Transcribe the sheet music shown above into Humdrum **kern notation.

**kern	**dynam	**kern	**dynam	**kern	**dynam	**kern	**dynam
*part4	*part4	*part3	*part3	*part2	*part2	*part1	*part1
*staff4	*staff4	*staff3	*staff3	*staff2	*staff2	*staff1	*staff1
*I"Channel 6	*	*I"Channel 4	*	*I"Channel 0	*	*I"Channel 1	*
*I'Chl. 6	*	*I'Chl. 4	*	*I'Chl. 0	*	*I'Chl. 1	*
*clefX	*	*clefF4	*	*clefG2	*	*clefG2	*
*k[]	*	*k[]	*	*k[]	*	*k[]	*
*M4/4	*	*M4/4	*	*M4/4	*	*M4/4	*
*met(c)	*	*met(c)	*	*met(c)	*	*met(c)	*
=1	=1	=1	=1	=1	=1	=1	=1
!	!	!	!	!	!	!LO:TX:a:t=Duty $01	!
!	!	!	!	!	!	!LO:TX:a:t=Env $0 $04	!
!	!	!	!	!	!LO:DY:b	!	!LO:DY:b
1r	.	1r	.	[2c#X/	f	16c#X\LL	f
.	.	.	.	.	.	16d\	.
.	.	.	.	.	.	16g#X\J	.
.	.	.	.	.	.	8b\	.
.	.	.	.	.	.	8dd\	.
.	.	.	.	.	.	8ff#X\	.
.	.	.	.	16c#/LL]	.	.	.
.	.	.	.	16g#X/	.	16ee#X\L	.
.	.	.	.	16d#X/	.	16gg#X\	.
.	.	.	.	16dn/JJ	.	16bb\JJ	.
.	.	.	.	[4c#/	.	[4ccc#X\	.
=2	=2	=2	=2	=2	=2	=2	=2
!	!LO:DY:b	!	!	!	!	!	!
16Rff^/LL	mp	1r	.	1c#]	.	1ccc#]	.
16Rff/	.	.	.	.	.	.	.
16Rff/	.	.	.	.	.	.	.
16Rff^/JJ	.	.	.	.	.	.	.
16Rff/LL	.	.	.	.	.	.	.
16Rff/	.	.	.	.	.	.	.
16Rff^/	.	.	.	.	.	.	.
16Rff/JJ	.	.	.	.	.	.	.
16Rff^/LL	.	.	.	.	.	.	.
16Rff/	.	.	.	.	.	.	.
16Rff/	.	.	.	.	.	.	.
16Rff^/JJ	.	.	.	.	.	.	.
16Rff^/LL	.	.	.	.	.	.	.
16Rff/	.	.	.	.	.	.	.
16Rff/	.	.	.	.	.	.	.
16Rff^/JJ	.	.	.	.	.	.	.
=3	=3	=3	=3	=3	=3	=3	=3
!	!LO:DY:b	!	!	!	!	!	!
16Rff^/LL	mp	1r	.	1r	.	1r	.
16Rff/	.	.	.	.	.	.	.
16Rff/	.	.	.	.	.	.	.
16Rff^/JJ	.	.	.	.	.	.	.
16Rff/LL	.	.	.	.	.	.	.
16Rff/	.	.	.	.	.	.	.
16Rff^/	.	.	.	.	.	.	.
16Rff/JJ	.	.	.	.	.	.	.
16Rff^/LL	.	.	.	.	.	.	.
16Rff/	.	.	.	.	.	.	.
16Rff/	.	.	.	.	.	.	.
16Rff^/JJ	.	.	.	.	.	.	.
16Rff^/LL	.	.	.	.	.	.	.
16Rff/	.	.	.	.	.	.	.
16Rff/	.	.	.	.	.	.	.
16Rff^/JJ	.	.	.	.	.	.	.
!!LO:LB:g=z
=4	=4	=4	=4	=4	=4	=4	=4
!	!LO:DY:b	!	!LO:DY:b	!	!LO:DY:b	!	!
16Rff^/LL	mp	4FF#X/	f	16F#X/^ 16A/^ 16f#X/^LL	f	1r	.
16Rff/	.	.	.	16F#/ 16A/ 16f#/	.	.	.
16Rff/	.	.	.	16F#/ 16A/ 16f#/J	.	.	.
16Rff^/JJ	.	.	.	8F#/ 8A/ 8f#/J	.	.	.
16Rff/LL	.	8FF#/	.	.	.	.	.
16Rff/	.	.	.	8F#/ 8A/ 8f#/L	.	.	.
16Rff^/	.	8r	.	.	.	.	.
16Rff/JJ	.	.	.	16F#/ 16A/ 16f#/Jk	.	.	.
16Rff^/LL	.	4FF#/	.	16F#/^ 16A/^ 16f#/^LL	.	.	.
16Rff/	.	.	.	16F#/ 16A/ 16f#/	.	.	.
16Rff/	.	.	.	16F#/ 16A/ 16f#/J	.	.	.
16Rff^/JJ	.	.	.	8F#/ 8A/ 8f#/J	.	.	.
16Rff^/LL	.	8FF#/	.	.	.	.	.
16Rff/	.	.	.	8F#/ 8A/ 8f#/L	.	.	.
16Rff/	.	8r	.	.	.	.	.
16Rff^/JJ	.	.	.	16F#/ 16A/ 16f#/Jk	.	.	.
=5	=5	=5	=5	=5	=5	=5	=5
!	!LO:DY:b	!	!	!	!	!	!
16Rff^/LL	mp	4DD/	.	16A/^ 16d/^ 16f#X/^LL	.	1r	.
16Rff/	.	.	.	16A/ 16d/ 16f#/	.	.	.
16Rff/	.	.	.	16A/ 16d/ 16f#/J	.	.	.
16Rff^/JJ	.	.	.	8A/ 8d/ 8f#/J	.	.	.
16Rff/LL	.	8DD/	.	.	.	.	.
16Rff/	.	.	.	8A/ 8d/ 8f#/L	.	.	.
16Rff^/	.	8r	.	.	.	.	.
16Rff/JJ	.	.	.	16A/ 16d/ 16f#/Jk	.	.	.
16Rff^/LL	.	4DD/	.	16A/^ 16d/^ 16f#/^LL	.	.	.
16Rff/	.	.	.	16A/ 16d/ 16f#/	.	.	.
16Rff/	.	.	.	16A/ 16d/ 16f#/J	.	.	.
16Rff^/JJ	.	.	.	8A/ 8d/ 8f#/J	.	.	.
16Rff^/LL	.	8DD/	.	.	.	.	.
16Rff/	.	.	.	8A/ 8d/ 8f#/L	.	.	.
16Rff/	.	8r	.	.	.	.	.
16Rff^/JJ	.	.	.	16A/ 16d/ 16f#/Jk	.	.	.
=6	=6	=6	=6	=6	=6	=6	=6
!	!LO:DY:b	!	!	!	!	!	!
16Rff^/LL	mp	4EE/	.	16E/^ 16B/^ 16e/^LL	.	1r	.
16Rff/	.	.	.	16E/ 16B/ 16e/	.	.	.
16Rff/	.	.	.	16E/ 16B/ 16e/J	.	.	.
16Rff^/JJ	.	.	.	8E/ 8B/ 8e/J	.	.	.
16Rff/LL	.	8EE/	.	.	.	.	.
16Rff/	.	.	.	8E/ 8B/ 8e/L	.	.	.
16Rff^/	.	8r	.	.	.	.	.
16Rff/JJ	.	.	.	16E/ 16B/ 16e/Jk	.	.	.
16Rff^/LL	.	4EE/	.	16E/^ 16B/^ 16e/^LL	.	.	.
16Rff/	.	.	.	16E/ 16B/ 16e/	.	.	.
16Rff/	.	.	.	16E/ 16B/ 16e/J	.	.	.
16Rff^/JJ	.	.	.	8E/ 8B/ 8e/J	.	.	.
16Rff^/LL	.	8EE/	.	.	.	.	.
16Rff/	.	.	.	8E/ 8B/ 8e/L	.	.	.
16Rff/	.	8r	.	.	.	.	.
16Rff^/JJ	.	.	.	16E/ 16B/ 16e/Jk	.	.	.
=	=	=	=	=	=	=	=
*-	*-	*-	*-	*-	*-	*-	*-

*What is required*. Pull out every line of the records that contains the string "kern".

*Answer to the problem*.
Transcribe the sheet music shown above into Humdrum **kern notation.
**kern	**dynam	**kern	**dynam	**kern	**dynam	**kern	**dynam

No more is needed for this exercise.